Local residents have joined the City Council in an example of what local councillor Sam Davies describes as “the kind of collaboration between residents and the Council which I’d like to see replicated all over Queen Edith’s and the wider city.”
In the final week the plan is to tackle the giant bramble heap just on the corner with Nightingale Avenue. Local resident Imogen Knight told us before this last session: “There is a lilac tree and something else lovely in there that we need to liberate as they are both disappearing. One resident is donating a rowan tree from her garden which Ed Nugent from the City Council thinks would be brilliant placed on the corner. Then we could invite the National Grid people to come and repair their markers.
“The second session that took place on Saturday was brilliant and we achieved so much between us all – it was so great to see everyone, and I was really happy that you are all happy with the work we have done between us so far. It will be up to us to keep an eye on the ivy on the trees going forwards, and where we have self-seeded trees coming up in our gardens, these need to be planted into a space to help recover some of the screen, diversity and colour of this green lung!

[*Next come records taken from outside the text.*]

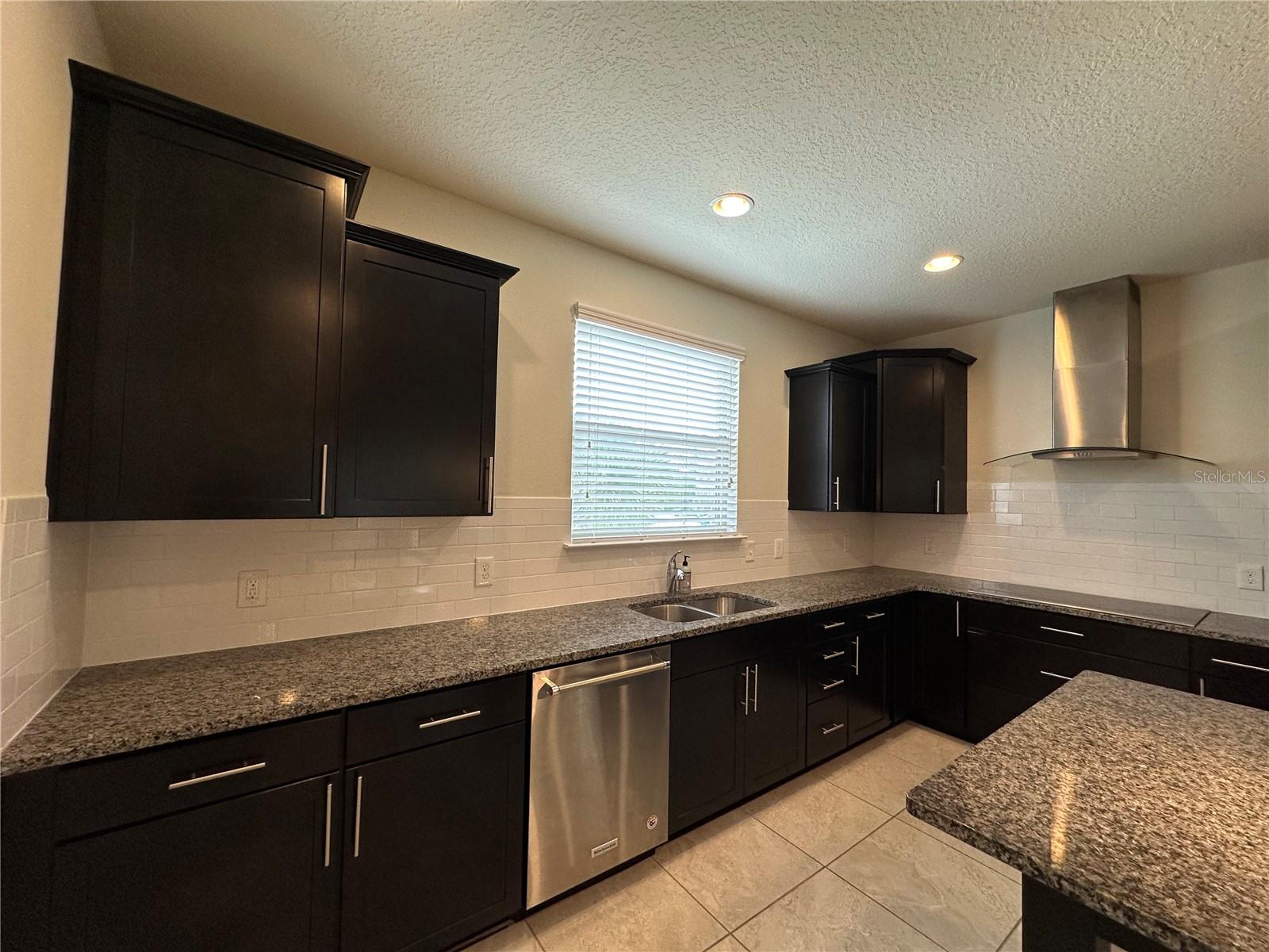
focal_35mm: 14
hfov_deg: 102.1
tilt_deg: +1.6
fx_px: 513
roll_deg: -1.5
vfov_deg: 85.7
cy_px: 476
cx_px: 634
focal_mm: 2.22
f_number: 2.2
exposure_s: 1/120
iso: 160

“Below I am copying the list of the plant species that were put in, as if anyone is motivated to purchase anything and contribute it, anything on this list is pre-approved as being appropriate (leylandii and so on not being great).

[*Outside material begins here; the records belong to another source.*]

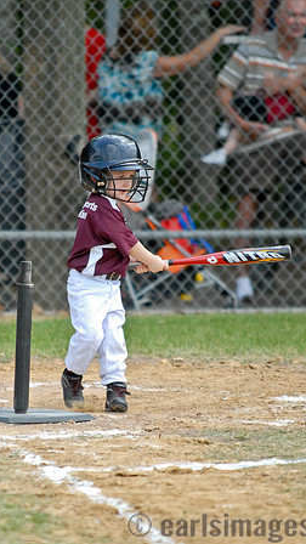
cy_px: 272
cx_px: 131
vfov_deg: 6.8
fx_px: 4558
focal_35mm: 316
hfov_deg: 3.8
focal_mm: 200
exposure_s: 1/5000
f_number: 2.8
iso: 800
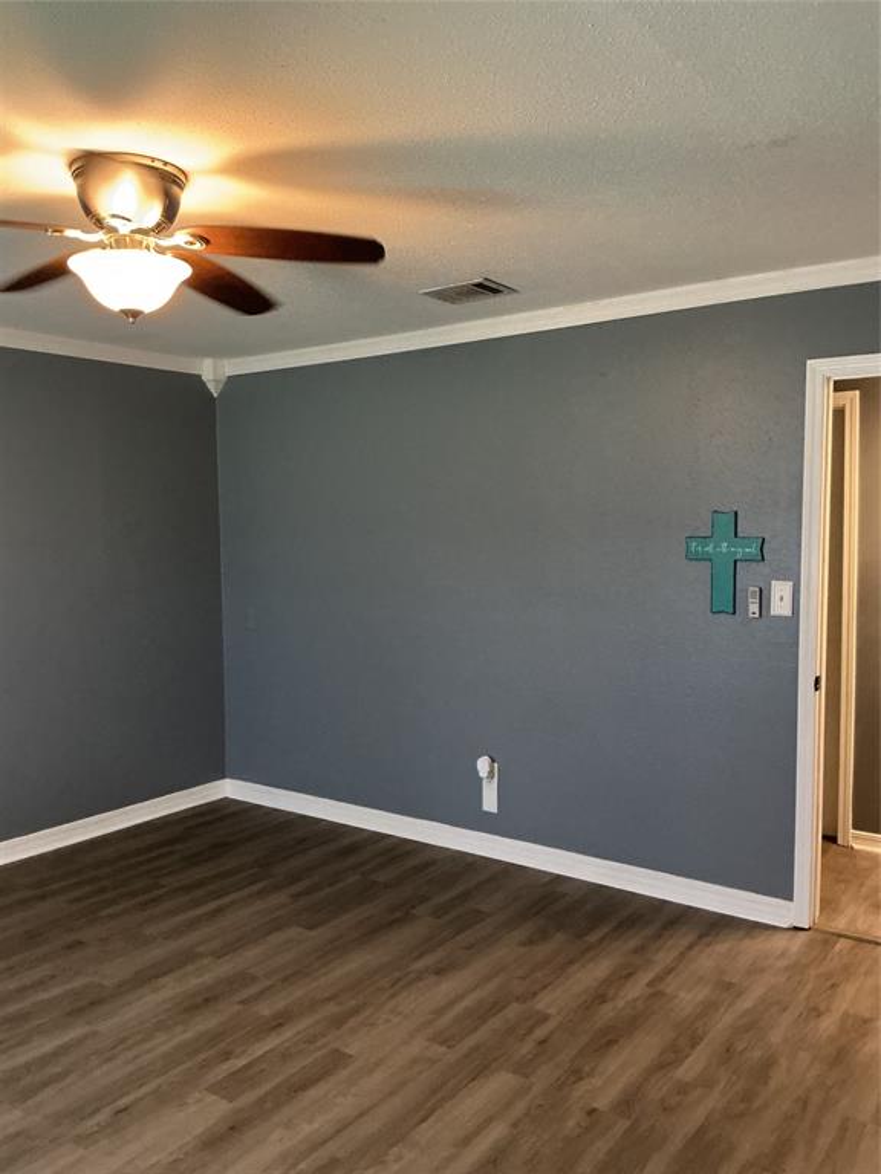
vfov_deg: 61.7
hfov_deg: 48.2
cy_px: 587
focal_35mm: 29
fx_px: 984
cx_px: 440
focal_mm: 3
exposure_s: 1/60
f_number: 1.8
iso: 250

- Acer Campestre (field maple)
- Carpinus betulus (hornbeam)
- Corylus avellana (common hazel)
- Crataegus monogyna (common hawthorn)
- Ligustrum vulgare (wild privet)
- Prunus spinosa (blackthorn/sloe)
- Prunus domestica subsp. insititia (Damson)
- Taxus Baccata (Yew)
- Ilex (Holly)
“Also, as we have started by using the cuttings or clearing that we did, creating with them a ‘fence’ along the road side is really good for deterring people walking through, it provides a habitat for small creatures and gives something for the ground ivy (that we should keep) to clamber up but which it won’t kill off! So if you do have larger cuttings or branches coming out of your gardens which won’t fit into the green bin, please do feel free to weave them into or continue on the ‘hedge line’ that we started.
“I think you’d all like to join me in thanking the lovely people from Red Cross Lane who brought tea and chocolates on Saturday – so kind, and so appreciated. Mostly I’d like to thank Ed for being so great at his job, and for helping us so much, giving us confidence and so on.”